In 1653, Xaca was chosen as governor of Santa Fe de Nuevo México by the Viceroy Francisco Fernández de la Cueva.

During his administration in New Mexico, Franciscans filed 17 charges against Samaniego, and he had trouble with some Amerindian people, who attacked and kidnapped people in New Mexico. In time, the Apaches attacked the Jumano village, kidnapping twenty-seven women and local children. To rescue them, Samaniego sent a troop led by Juan Domínguez de Mendoza to the Apache village. The expedition was successful and the Apaches were punished.

The following year, Navajos raided Jemez Pueblo.
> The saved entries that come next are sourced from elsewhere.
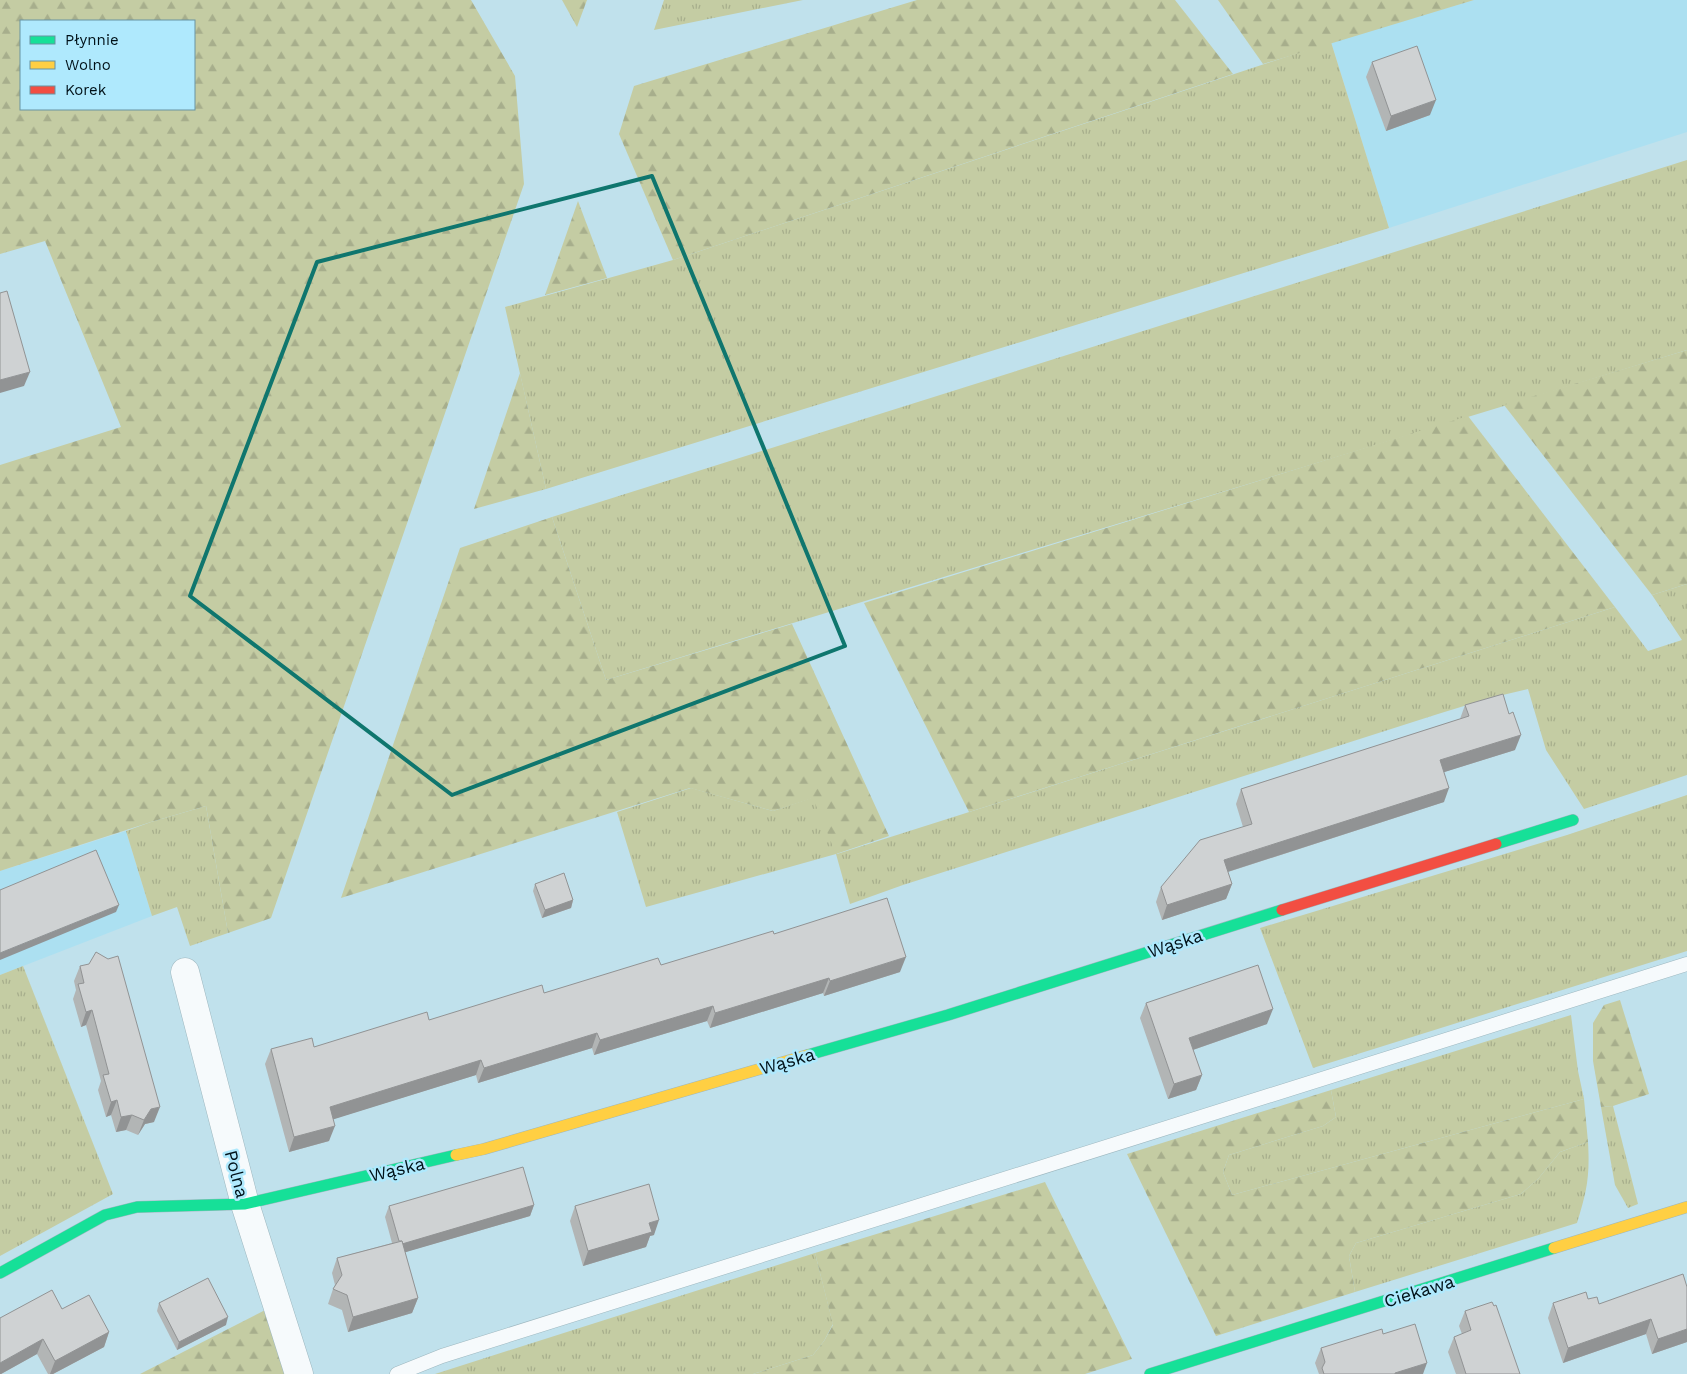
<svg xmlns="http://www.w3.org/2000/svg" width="1687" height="1374" viewBox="0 0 1687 1374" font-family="'Work Sans',sans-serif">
	<defs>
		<pattern id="grass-tufts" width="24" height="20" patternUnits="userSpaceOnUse" patternTransform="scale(1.25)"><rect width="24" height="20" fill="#c4cca3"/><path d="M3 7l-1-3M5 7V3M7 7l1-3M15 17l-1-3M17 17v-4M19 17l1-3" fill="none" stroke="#a7ae8c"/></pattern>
		<pattern id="forest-firs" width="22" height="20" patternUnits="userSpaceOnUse" patternTransform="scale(1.25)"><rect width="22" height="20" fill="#c4cca3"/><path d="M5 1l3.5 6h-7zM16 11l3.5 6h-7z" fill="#a7ae8c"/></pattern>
	</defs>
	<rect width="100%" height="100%" fill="#c0e1ec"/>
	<g fill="#ace0f1">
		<polygon points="1474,0 1687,0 1687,132 1389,228 1331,42"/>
		<polygon points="126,831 152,916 0,975 0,871"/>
	</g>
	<g fill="url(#grass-tufts)">
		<polygon points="664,0 803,0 654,30"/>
		<polygon points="1331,42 1389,228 546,489 505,307 673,260"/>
		<polygon points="1687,160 1687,350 606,680 552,517"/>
		<polygon points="1687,584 1687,775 1584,809 1546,750 1528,689 1490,698 1438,714 903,885 850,904 836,854 646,907 617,812 691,788 773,811 814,797 837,854 1615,607 1648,651 1682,640 1652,595"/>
		<polygon points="1687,795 1687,951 1313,1068 1260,928 1567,835"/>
		<polygon points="206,806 228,933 190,946 177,907 152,916 126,831 151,822"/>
		<polygon points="23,966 113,1194 0,1256 0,975"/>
		<polygon points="1571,1015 1578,1071 1584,1099 1232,1195 1223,1172 1229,1155 1323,1126 1336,1117 1331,1090"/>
		<polygon points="1613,1106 1638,1204 1628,1208 1615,1185 1601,1107"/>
		<path d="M1588 1142C1590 1176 1587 1191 1577 1223L1355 1292 1349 1256 1356 1243 1521 1194 1538 1179 1560 1152Z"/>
		<polygon points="815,1253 833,1324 824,1341 813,1355 753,1374 435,1374"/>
	</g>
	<g fill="url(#forest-firs)" fill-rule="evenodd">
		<path d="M0 0H471L515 76 524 184 271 918 228 933 206 806 151 822 0 871V465L121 427 45 241 0 254ZM21 21H194V109H21Z"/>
		<polygon points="562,0 587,0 577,27"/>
		<polygon points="917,0 1175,0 1233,74 673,260 619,134 634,86"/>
		<polygon points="1218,0 1474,0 1263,64"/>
		<polygon points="578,201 607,278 545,295"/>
		<polygon points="1687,350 1687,584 1652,595 1504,405"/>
		<polygon points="520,373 546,489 474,509"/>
		<polygon points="1468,416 1615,607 969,812 864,603"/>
		<polygon points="552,517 606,680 792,624 889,836 836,854 813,798 773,811 690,788 341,898 460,548"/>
		<polygon points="1620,1000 1649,1094 1613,1106 1601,1107 1593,1061 1593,1023 1604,1005"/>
		<polygon points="1331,1090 1336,1117 1323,1126 1229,1155 1223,1172 1232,1195 1584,1099 1588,1142 1560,1152 1538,1179 1521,1194 1356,1243 1349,1256 1355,1292 1216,1336 1127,1154"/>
		<polygon points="1045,1182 1132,1359 1085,1374 753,1374 813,1355 824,1341 833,1325 815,1253"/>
		<polygon points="271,1307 292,1374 140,1374"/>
	</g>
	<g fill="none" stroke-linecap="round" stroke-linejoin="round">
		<defs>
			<polyline id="lane" points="397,1374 442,1356 1687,964"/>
			<polyline id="street" points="185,972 245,1204 299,1374"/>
			<g id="fast">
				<polyline points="1496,844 1573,820"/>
				<polyline points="808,1055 948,1015 1282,910"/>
				<polyline points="0,1273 105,1215 137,1207 245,1204 456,1155"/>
				<polyline points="1150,1374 1554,1248"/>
			</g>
			<g id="slow">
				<polyline points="456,1155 484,1149 808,1055"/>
				<polyline points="1554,1248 1687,1207"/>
			</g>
			<polyline id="jam" points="1282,910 1496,844"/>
		</defs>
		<use href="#lane" stroke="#9db7bf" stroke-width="15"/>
		<use href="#street" stroke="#9db7bf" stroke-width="29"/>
		<use href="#fast" stroke="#9db7bf" stroke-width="12"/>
		<use href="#slow" stroke="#9db7bf" stroke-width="12"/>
		<use href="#jam" stroke="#9db7bf" stroke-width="12"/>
		<use href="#lane" stroke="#f6fafc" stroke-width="14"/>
		<use href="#street" stroke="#f6fafc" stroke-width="28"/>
		<use href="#fast" stroke="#16e098" stroke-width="11"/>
		<use href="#slow" stroke="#ffcf43" stroke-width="11"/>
		<use href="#jam" stroke="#f24e42" stroke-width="11"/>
	</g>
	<g fill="#b2b5b5">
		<polygon points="1372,62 1430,115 1386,131 1366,77"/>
		<polygon points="1465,705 1515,750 1444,772 1444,802 1228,872 1232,884 1226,899 1162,920 1156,902 1161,887 1243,827 1236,804 1241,789 1460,719"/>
		<polygon points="535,884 573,900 571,908 542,918 533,891"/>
		<polygon points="774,934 900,972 824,996 823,993 710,1028 707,1021 594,1055 592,1048 478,1083 476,1075 333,1119 329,1141 289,1152 265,1064 271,1049 314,1047 429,1020 661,965"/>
		<polygon points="80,966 154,1122 145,1124 138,1135 126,1130 116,1132 111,1115 106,1117 98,1090 101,1081 86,1025 81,1027 73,999 76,990 74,981"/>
		<polygon points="1146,1003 1267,1024 1193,1050 1202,1075 1196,1090 1168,1099 1140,1018"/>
		<polygon points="534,1205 530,1216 405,1252 418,1298 412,1313 348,1332 342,1310 328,1304 333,1289 335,1285 332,1273 337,1258 392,1243 385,1217 389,1206"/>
		<polygon points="575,1206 654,1235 650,1236 646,1247 583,1266 570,1221"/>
		<polygon points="1687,1287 1687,1342 1652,1354 1646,1334 1563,1363 1548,1318 1553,1303 1588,1299 1599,1304"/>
		<polygon points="159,1303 226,1325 177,1350 157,1311"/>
		<polygon points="62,1309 109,1332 104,1347 53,1374 48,1374 37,1354 1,1374 0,1374"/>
		<polygon points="1465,1311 1520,1374 1456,1374 1448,1352 1454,1337 1462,1334 1459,1326"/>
		<polygon points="1383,1334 1423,1374 1319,1374 1315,1363 1321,1348"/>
	</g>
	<g fill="#919394">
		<polygon points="1436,100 1430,115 1386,131 1391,116"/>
		<polygon points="30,372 24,386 0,393 0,380"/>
		<polygon points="1521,735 1515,750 1435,775 1440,760"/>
		<polygon points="1449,788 1444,802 1218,875 1224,860"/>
		<polygon points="1232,884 1226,899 1162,920 1167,905"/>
		<polygon points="573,900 571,908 542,918 545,910"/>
		<polygon points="119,905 116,912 0,960 0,953"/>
		<polygon points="906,957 900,972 824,996 830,981"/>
		<polygon points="829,978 823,993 710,1028 715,1013"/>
		<polygon points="713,1006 707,1021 594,1055 600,1040"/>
		<polygon points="1273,1009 1267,1024 1184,1053 1189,1038"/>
		<polygon points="92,1010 86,1025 81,1027 86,1012"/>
		<polygon points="597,1033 592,1048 478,1083 484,1068"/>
		<polygon points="481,1060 476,1075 325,1122 330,1107"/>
		<polygon points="1202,1075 1196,1090 1168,1099 1174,1084"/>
		<polygon points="117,1100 111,1115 106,1117 111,1102"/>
		<polygon points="160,1107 154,1122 145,1124 138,1135 144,1120 151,1109"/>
		<polygon points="132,1115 126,1130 116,1132 121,1117"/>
		<polygon points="335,1126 329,1141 289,1152 294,1137"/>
		<polygon points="534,1205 530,1216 396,1255 400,1244"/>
		<polygon points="659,1220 654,1235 650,1236 646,1247 583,1266 588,1251 649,1223"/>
		<polygon points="418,1298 412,1313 348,1332 353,1317"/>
		<polygon points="228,1317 226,1325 177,1350 179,1342"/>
		<polygon points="1651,1319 1646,1334 1563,1363 1568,1348"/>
		<polygon points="1687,1329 1687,1342 1652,1354 1658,1339"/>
		<polygon points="109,1332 104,1347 53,1374 50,1374 55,1361"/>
		<polygon points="43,1339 37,1354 1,1374 0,1374 0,1363"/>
		<polygon points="1427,1363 1423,1374 1395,1374 1395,1373"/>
	</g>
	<g fill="#cfd2d3" stroke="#919394">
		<polygon points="1417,46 1436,100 1391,116 1372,62"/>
		<polygon points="7,291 30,372 0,380 0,293"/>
		<polygon points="1503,694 1509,714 1513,712 1521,735 1440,760 1449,788 1224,860 1232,884 1167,905 1161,887 1200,840 1252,824 1241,789 1469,716 1465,705"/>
		<polygon points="96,850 119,905 0,953 0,890"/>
		<polygon points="564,873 573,900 545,910 535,884"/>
		<polygon points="887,898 906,957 830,981 829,978 715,1013 713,1006 600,1040 597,1033 484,1068 481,1060 330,1107 335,1126 294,1137 271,1049 312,1038 314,1047 427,1012 429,1020 542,985 544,993 658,958 661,965 773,931 774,934"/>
		<polygon points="96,952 108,959 118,956 160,1107 151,1109 144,1120 132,1115 121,1117 117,1100 111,1102 103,1075 109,1074 92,1010 86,1012 78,984 84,983 80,966 89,964"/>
		<polygon points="1258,965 1273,1009 1189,1038 1202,1075 1174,1084 1146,1003"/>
		<polygon points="523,1167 534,1205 402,1244 402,1241 399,1241 389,1206"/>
		<polygon points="649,1184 659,1220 649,1223 652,1232 588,1251 575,1206"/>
		<polygon points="402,1241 418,1298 353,1317 347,1295 333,1289 342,1275 337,1258"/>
		<polygon points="1683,1274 1687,1287 1687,1329 1658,1339 1651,1319 1568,1348 1553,1303 1586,1292 1588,1299 1597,1297 1599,1304"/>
		<polygon points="208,1278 228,1317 179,1342 159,1303"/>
		<polygon points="52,1290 62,1309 89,1295 109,1332 55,1361 43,1339 0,1363 0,1318"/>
		<polygon points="1492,1302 1494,1306 1496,1305 1520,1374 1466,1374 1454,1337 1471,1330 1465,1311"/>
		<polygon points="1415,1324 1427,1363 1395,1373 1395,1374 1324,1374 1322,1368 1325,1362 1321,1348 1382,1329 1383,1334"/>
	</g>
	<path fill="none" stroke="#0f766e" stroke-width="4" stroke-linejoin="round" d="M652 176 845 646 452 795 190 596 317 262Z"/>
	<g text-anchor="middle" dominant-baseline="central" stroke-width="5" stroke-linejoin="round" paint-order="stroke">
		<g font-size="18" fill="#001118" stroke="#afe9fd">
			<text transform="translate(1175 943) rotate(-18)">Wąska</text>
			<text transform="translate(787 1061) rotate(-16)">Wąska</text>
			<text transform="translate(397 1169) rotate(-13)">Wąska</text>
			<text transform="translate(237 1174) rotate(75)">Polna</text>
			<text transform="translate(1419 1291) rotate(-17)">Ciekawa</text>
		</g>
	</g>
	<rect x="20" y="20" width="175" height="90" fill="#afe9fd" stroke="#6993a1"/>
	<rect x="30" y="36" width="25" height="8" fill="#16e098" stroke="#6993a1"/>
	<text x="65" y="45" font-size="15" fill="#001118">Płynnie</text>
	<rect x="30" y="61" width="25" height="8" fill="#ffcf43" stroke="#6993a1"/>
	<text x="65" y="70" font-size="15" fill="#001118">Wolno</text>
	<rect x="30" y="86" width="25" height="8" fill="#f24e42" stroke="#6993a1"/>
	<text x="65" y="95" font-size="15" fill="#001118">Korek</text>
</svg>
The Navajo killed nineteen people and took another thirty-five. Samaniego sent several troops against them. The Spaniards, led again by Dominguez de Mendoza, entered the Navajo village while they celebrated a ceremonial, and there they abducted 211 people and killed several more. Then, the Spanish militaries freed the people kidnapped by the Navajos. This caused Samaniego to be threatened by Friar Antonio de Ibargary, because Samaniego had punished Native Americans without consulting the priests.

Later, in 1654, Samaniego organized an exploratory expedition to the Nueces River and chose Diego de Guadalajara Bernardo de Quirós as its leader.

Juan de Samaniego y Jaca was replaced by Juan Manso de Contreras in 1656 in the New Mexico government. Samaniego settled in Parral, Chihuahua (in modern Mexico) where he became an attorney to Valerio Cortés del Rey, his former financial backer during his politic administration in New Mexico.